Thanks a million for any help!

Rgds..... Jose

What you are describing may be because of the fact that you may have more than one web worker. Each worker is a separate process, hence the count for each worker might be different/zero even after you have increased the count for another worker.

Thanks, yes , because another tests I did, it does look as if there are two or more threads running together. How can I force to have a single thread ?

As per Google search, it seems to be Flask does spawn multiple threads...

You mentioned "worker" is it possible to have just one?

Thanks in advance !

Yes, workers are separate processes so they'd have the same effect as multiple threads. It is possible to have just one, but that probably wouldn't get you exactly the effect you want; firstly it would reduce the number of hits your app can handle to half its current capacity, and secondly it would still not make the app resilient to restarts -- your web app may be restarted at pretty much any time, as we rebalance load across the PythonAnywhere cluster, at which point your counter would be set to zero again.
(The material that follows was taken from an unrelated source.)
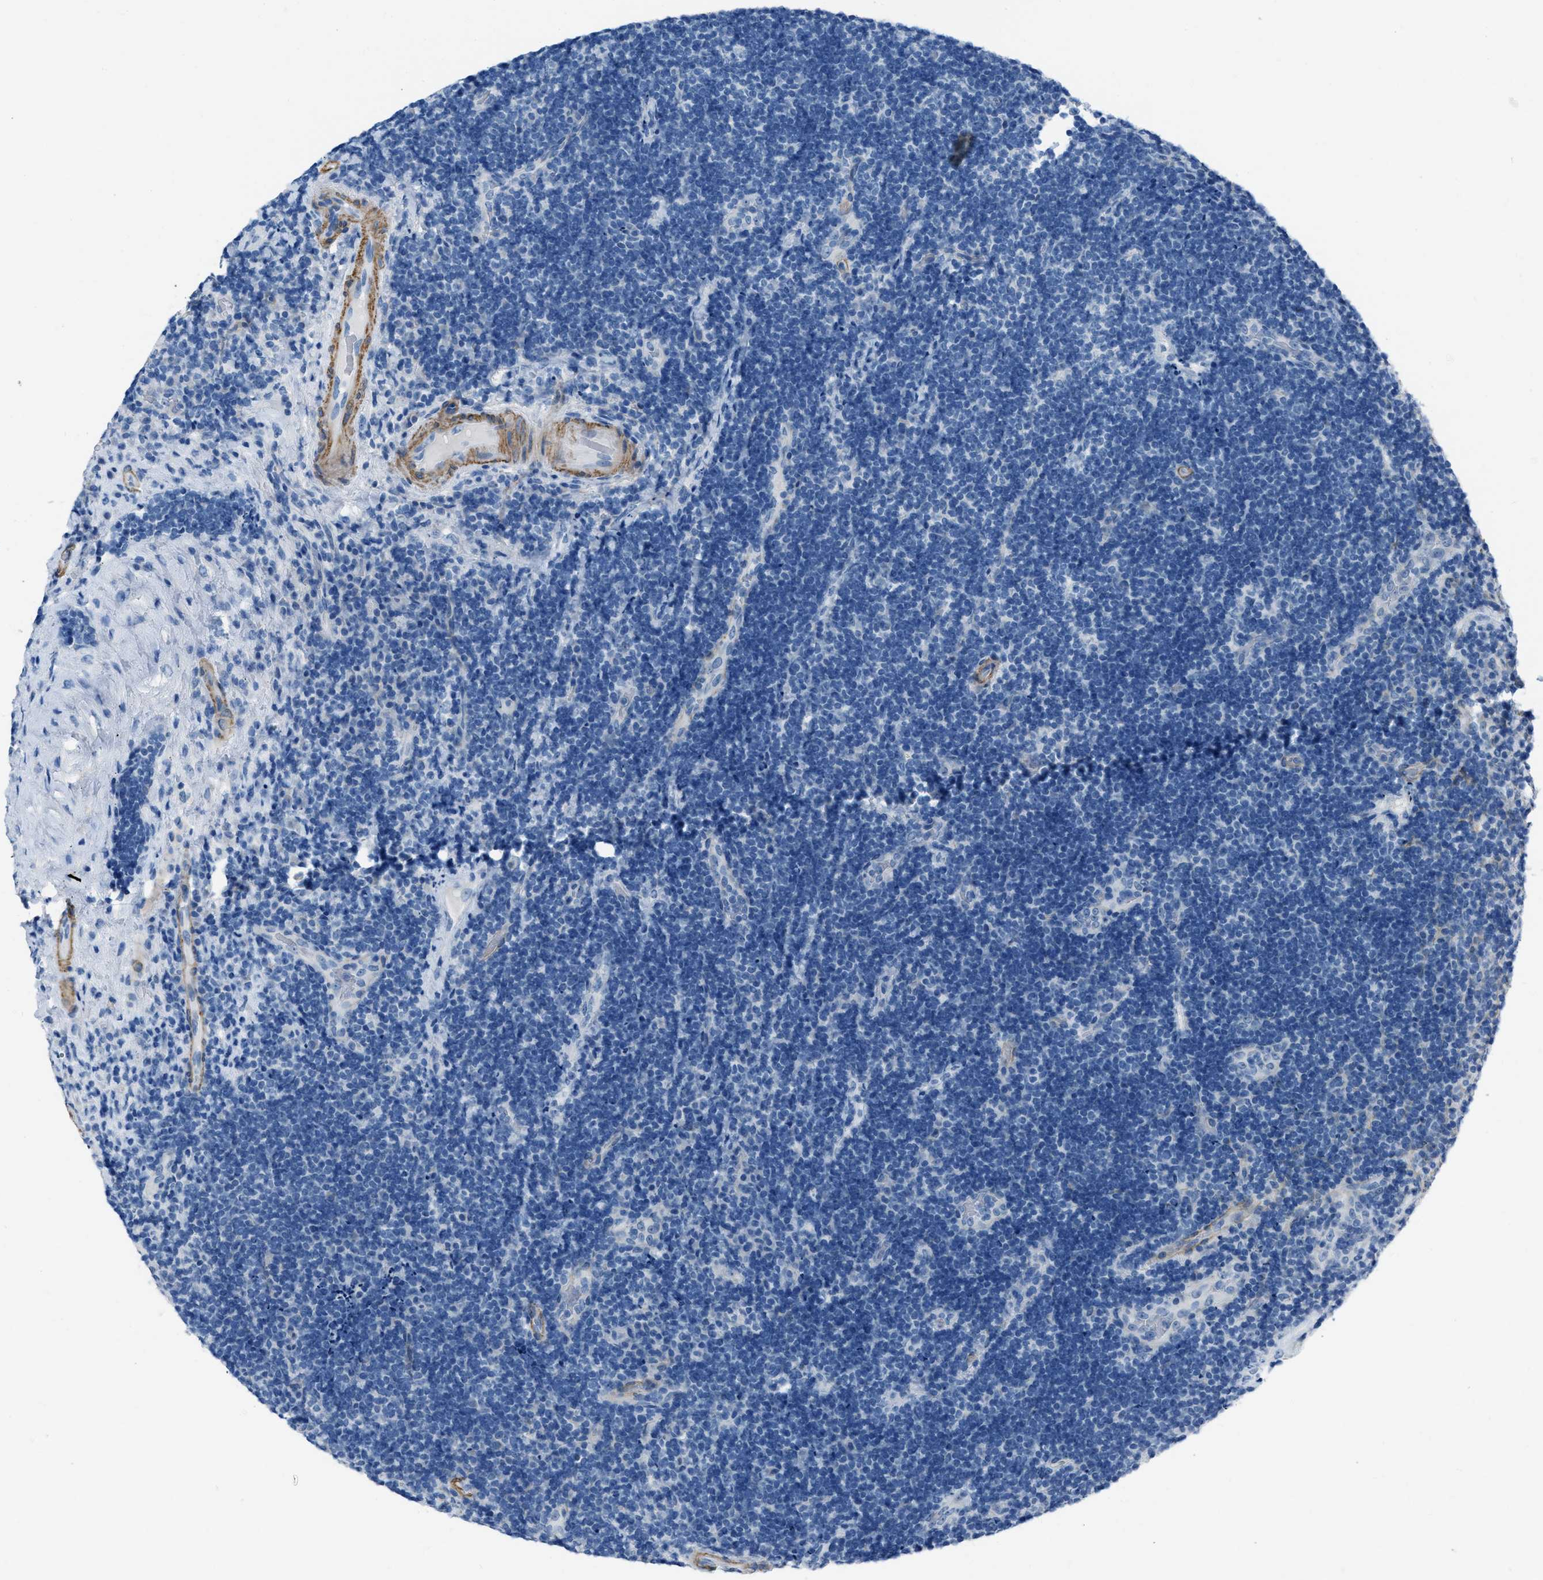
{"staining": {"intensity": "negative", "quantity": "none", "location": "none"}, "tissue": "lymphoma", "cell_type": "Tumor cells", "image_type": "cancer", "snomed": [{"axis": "morphology", "description": "Malignant lymphoma, non-Hodgkin's type, High grade"}, {"axis": "topography", "description": "Tonsil"}], "caption": "Immunohistochemical staining of human malignant lymphoma, non-Hodgkin's type (high-grade) shows no significant expression in tumor cells.", "gene": "SPATC1L", "patient": {"sex": "female", "age": 36}}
It might also be worth mentioning that count in your existing code is not per-user, it's global across the application, so if you had multiple users, you'd have the same count shared between them -- I don't know enough about your use case to know if that's what you want or not.

I see you're already using a database -- could you not just store the count in the DB, either as a one-row, one-column table (if you do want a count global across all users) or in a table mapping from user IDs to counts (if you want one per user)?

Giles, Thanks a lot. Yes, I've just did that exactly, added two fields in the DB to hold for count and another variable and the app is now running OK.

On the other side, just to understand better how flask is working, as per my above code, each time the server receives a POST on my pythonanywhere page, the function below the line @app.route('/', methods=['POST']) will be immediately called and if it is still running and there is another hit, it will start over on another separated thread. Is this how this works?

Thanks a lot for your help!

Excellent, glad we found a solution :-)

You're almost right on how the requests are processed. Your website has a number of worker processes running constantly. When requests come in, they're put on a queue. When worker processes are idle, they take the request at the front of the queue, process it, return a response, and then go back into an idle state. So in normal operation (when you're not getting lots of incoming requests) then requests stay in the queue for almost no time, as there's always a worker process to handle them instantly. But when things are busy, there's can be a lag.